そもそも、青春というのは彼女を作ることでも、もしくは彼氏を作るものではない、毎日をいかにストレスなく過ごしているかだ。たいていの青春謳歌している奴らは「今日学校だるっ」や「まじ、鬱。この日の時間割まじ鬱」なんて言葉をならべているがほとんどの場合は難なく学校に来る。むしろ、皆勤賞レベルで来る。つまり、青春謳歌している人間と同等にリア充と一般に呼ばれるのは別にカップル、友達ウェイ! みたいな感じでなく、ただ日常を難なく過ごす事をリア充というのだと思う。だから、今左斜めの猫背の二人が楽しそうにアニメの話をしながら歩いている彼等すらも青春的距離は近い。つまり、リア充である。
ここまでなんやかんや青春的距離のことを話してきたが、自身のことを話すのを忘れていた。けど、ここまで話をしたんだ、たいていの人間は察しが付くだろう。
そうだ。俺の青春的距離はかなり遠いのである。
カーストと言えば、ほとんどの人間がインドと答えるだろう。もしくは、スカートと読み違う人もいるかもしれない。なんなら、名古屋人なら小倉トーストとかいうかもしれない。まぁ、なんにせよカーストというのは日本語で言い換えると階級制度であり、簡単に言えば順位みたいなものだ。
つまり、俺のクラスで言うと、前にいる騒がしい男女集団はランクA~Fで言うなら、多分Bぐらいだ。そして、窓側で駄弁っているスポーツ軍団はC、その少し後ろ当たりのオタク層は多分D、そして俺の席の最後列にいる同性愛を疑うカップル距離でいる男二人はE、でボッチは多分F。
だが、俺の場合は別に最下級の扱いはされていない。むしろ、なぜか避けられている、もしくは恐れられている。このクラスに属して大体二か月ぐらいたつが、いまだになぜか人との距離がえげつないほどに遠く感じる。マジで、ドラえもんのムシスカン使ったレベルで避けられている。

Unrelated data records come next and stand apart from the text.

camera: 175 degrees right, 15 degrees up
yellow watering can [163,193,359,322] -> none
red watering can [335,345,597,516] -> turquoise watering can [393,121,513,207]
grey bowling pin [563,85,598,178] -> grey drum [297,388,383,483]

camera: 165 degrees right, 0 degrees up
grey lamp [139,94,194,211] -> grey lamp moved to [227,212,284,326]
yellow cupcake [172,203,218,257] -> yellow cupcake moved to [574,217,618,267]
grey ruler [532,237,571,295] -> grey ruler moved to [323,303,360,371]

何度か原因を考えたりしてみたが、まず俺がこの高校に入って記憶に残るほどのイベントがなさ過ぎて思い出すことすらも難しかった。ほんと、ここ数か月俺の記憶に残っている出来事と言えば家で夢野久作読んでて、姉に「あんた近いうちに自殺しそう」と言われたぐらいだ。てか、今思えば姉ちゃんひでぇ、実の弟に何言ってくれてんの‥。

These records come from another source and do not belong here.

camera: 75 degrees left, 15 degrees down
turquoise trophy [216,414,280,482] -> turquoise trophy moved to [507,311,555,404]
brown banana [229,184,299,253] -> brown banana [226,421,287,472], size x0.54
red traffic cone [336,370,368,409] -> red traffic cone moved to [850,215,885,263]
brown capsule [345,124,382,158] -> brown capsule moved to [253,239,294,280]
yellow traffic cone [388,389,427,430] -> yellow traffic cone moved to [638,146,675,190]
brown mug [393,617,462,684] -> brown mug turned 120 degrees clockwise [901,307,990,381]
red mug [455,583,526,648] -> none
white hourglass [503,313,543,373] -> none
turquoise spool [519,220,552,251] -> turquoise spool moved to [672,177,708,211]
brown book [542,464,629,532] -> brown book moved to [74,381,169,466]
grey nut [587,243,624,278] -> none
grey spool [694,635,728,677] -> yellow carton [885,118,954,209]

まぁ、ここまで避けられると、かえって一年の頃のランクF時代が恋しくなるぐらいだ。
ほんと初めのうちは俺の内なる悪魔の目覚めに恐れをなしたか... とか久々に厨二心がよみがえったが、実際のところ今では悪魔すらも委縮するレベルで困っている。
以上のように、まだランクがFなら俺の青春的距離を近づけることができたかもしれないが、さすがにここまでくると離れていく一方の気がする。もはや、俺の青春はここまでなのか...。
俺はとりあえず嫌なことを忘れるべく、日課としている渡り廊下側に開いた窓を眺めることにしておいた。
現在は8時23分、予鈴まで後二分だ。二分と言えば、カップラーメンを食べるにちょうどいい硬さ加減の時間だ。もしくはウルトラマンがそろそろカラータイマーを気にしながら戦う時間。また、この学校では最も渡り廊下が騒がしくなる時間だ。
窓の向こうには、笑いながら走る生徒、話しながら歩く生徒、少し速足で歩く教師、数々の言葉を修飾して生徒と教師の説明をすることができる光景がある。どうしてか、俺はいつもこの時間が好きだ。それは、普段忙しく生きる人々を凝縮したように感じるからだろうか。
やがて、ピークは終え、廊下は静寂に満ちた。チャイムはそれを見計らうように、いつものように音を響かせた。
こうして、俺の日常は始まり、終わっていくのだ。